If you want a new feature, an ordered address list, then call it something different such as (address-list-ordered). How that is implemented and used will be mikrotik programming, but I can see them allowing any order of entry and then the algorithm auto-orders the list each time you hit apply.

14

Consider this: there is a list of 100 entries.

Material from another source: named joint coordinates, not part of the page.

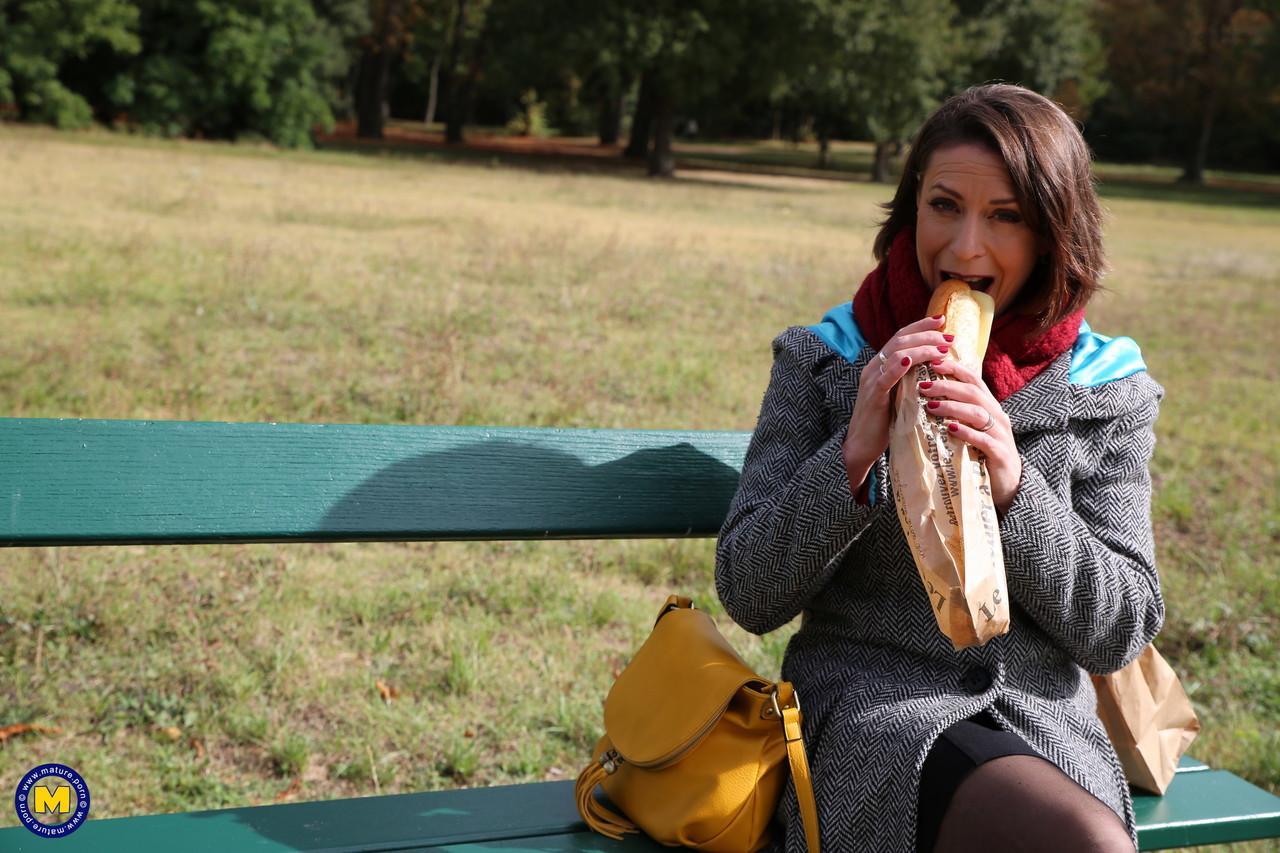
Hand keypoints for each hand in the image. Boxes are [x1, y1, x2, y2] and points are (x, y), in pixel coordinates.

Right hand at [842, 314, 950, 490]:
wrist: (862, 445)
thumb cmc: (885, 422)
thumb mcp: (900, 395)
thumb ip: (912, 380)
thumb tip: (938, 368)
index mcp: (881, 364)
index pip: (901, 336)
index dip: (921, 326)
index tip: (942, 320)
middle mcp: (874, 367)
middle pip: (900, 340)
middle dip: (927, 335)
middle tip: (949, 337)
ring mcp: (872, 380)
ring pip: (896, 354)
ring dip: (921, 349)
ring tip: (941, 349)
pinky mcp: (873, 396)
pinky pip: (885, 377)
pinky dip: (898, 366)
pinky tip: (911, 360)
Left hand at [917, 359, 1021, 513]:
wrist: (1008, 485)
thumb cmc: (982, 454)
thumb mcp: (970, 429)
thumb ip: (955, 413)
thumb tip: (925, 396)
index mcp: (989, 406)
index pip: (973, 380)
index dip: (954, 368)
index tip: (932, 362)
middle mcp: (997, 416)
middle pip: (974, 393)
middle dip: (947, 386)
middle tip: (923, 386)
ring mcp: (1001, 435)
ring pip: (978, 413)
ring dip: (953, 407)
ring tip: (931, 406)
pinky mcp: (1001, 454)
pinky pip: (984, 440)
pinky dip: (967, 433)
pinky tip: (951, 430)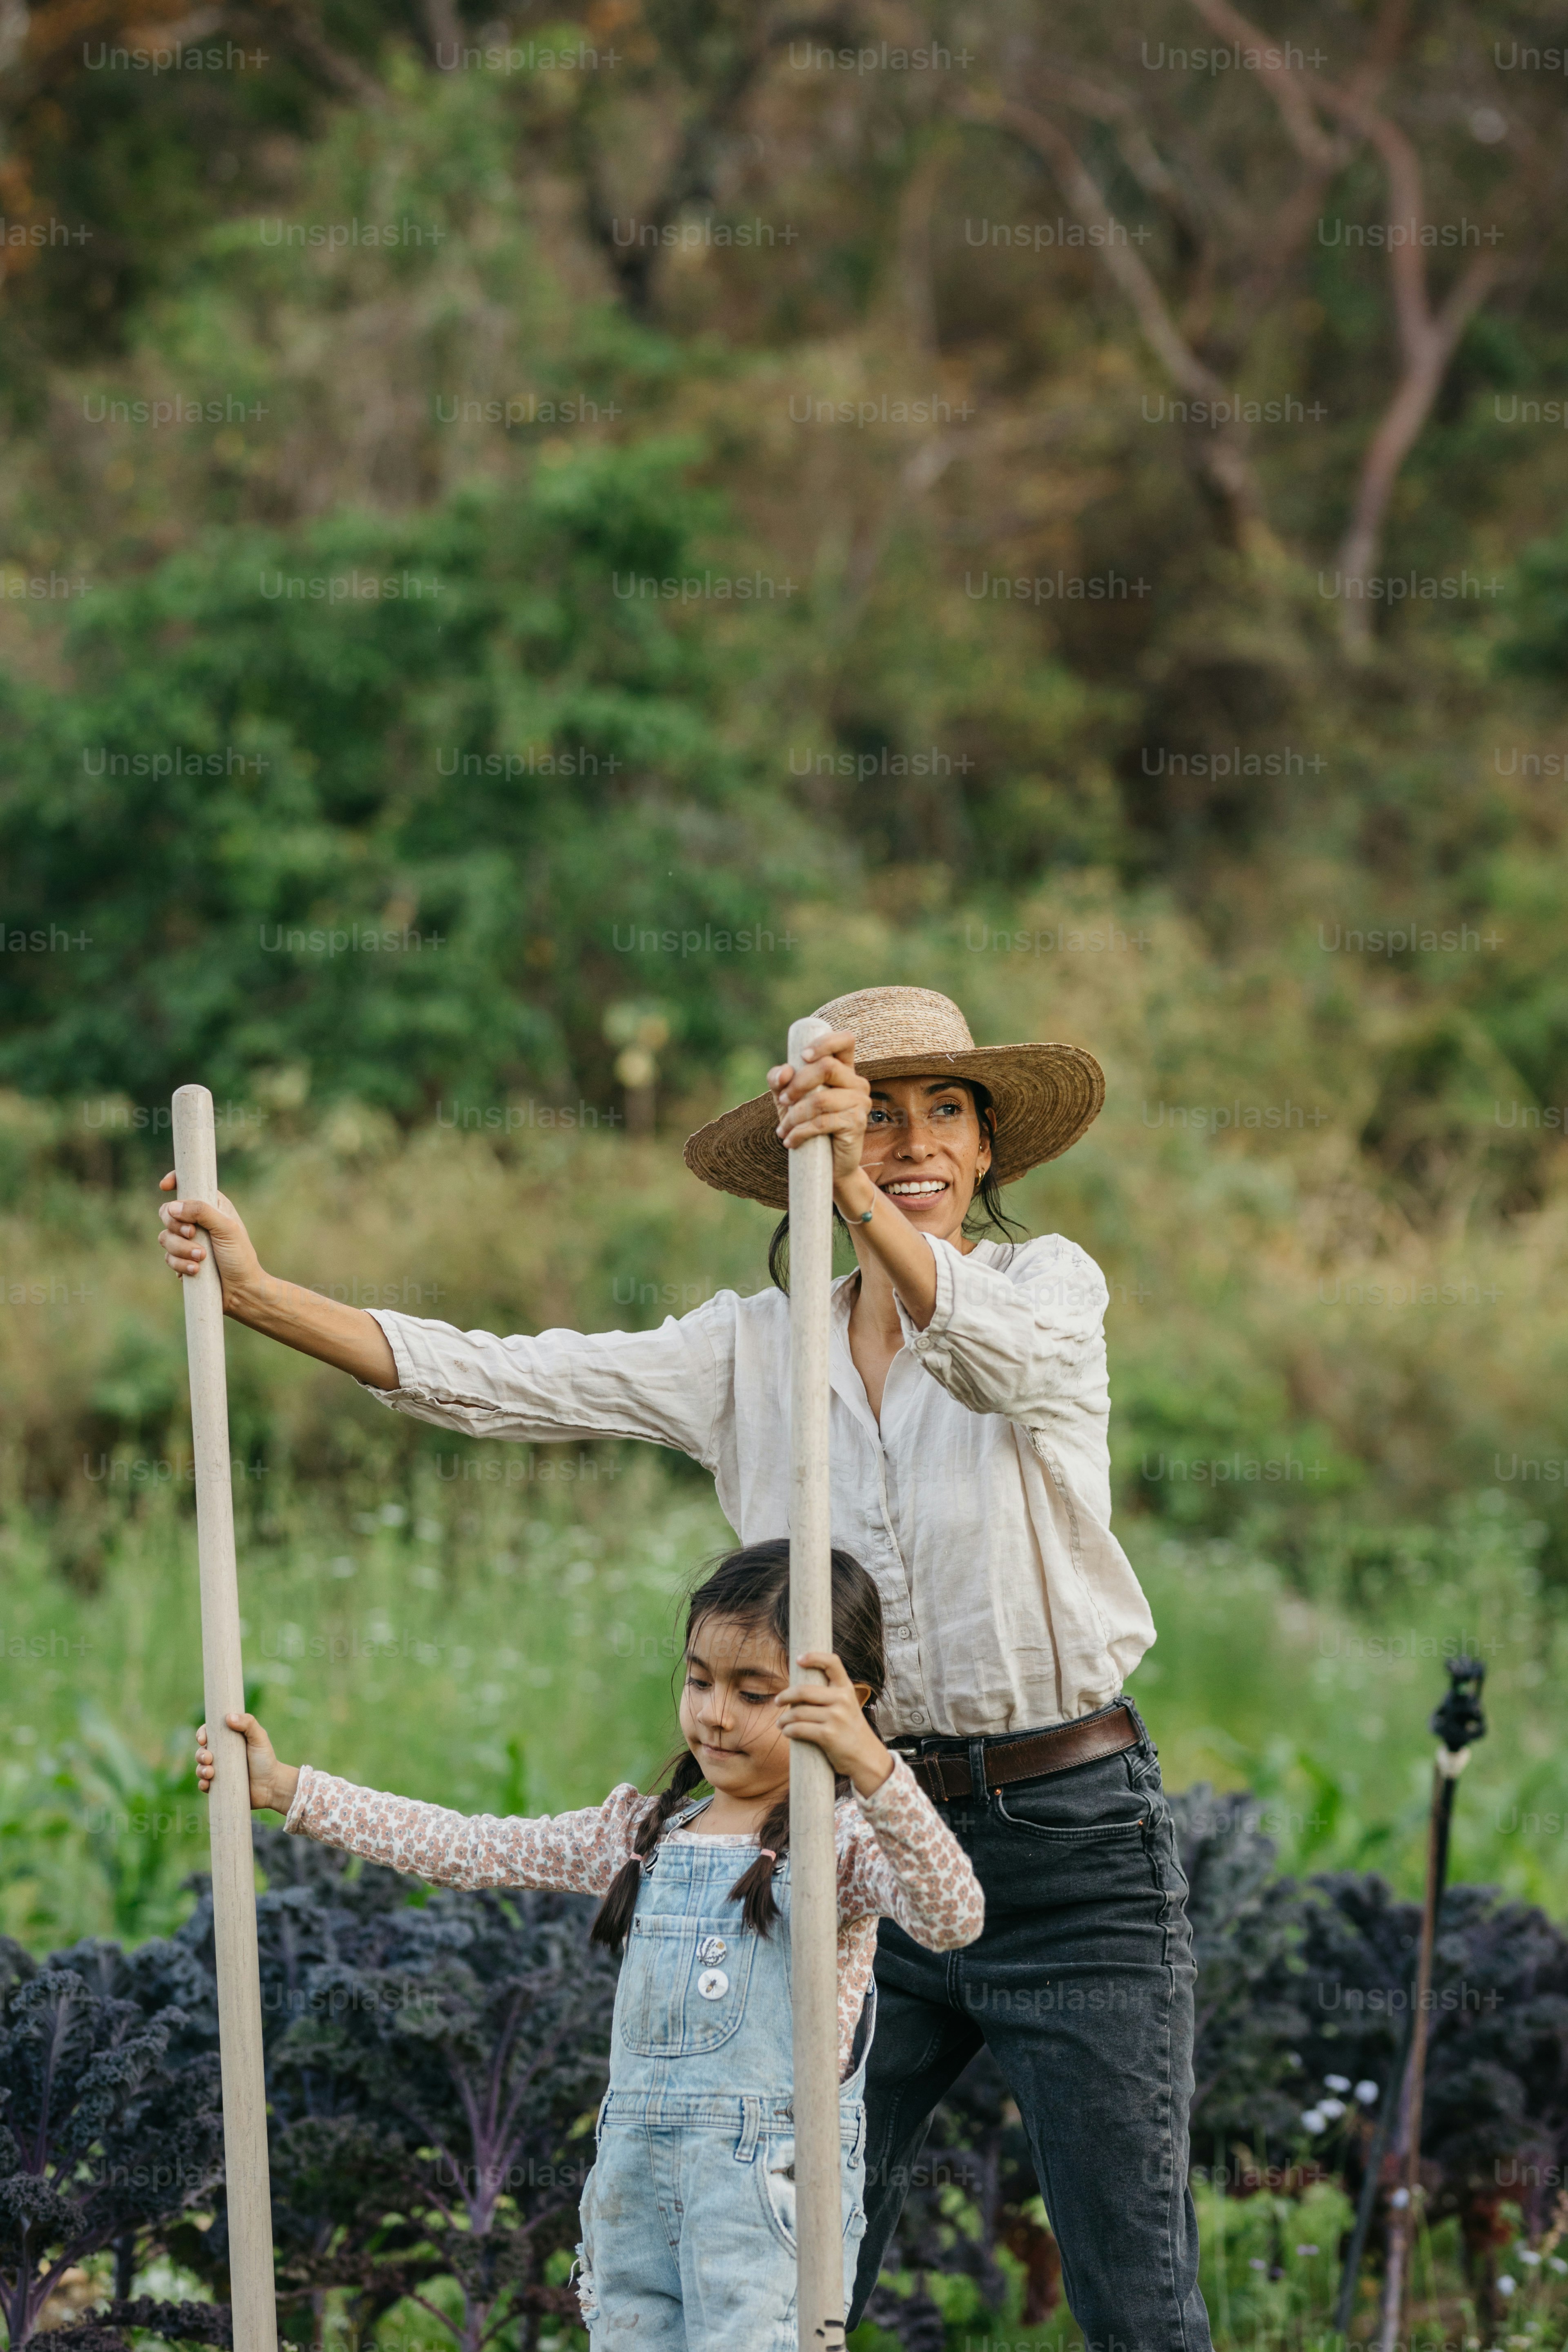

  • with no order, each entry has to be considered → this will result in 100 comparisons => linear search
  • with order, the order can be used to search for a possible match, starting in the middle, if “equal” → bingo, if “smaller” → take middle of lower half, if “bigger” → take middle of higher half
    this algo will travers the same list of 100 entries much faster

see: https://en.wikipedia.org/wiki/Binary_search_algorithm

15

Example your are not quoting Mikrotik Address lists per se, which are built upon the premise of INCLUSION (each independent) or EXCLUSION (each independent), all some or none scenarios - whatever is on the list is either included (accept), excluded (dropped), etc…
You wish to create a new capability called an ordered-list, which then all kinds of programming rules can be applied.

16

I don’t WISH anything (in this context :slight_smile: ). Was offering possible explanation to current / observed behaviour. That’s all.
Lets close…

17

Sure thing! I think your idea has tremendous merit though and should be considered as a potential feature.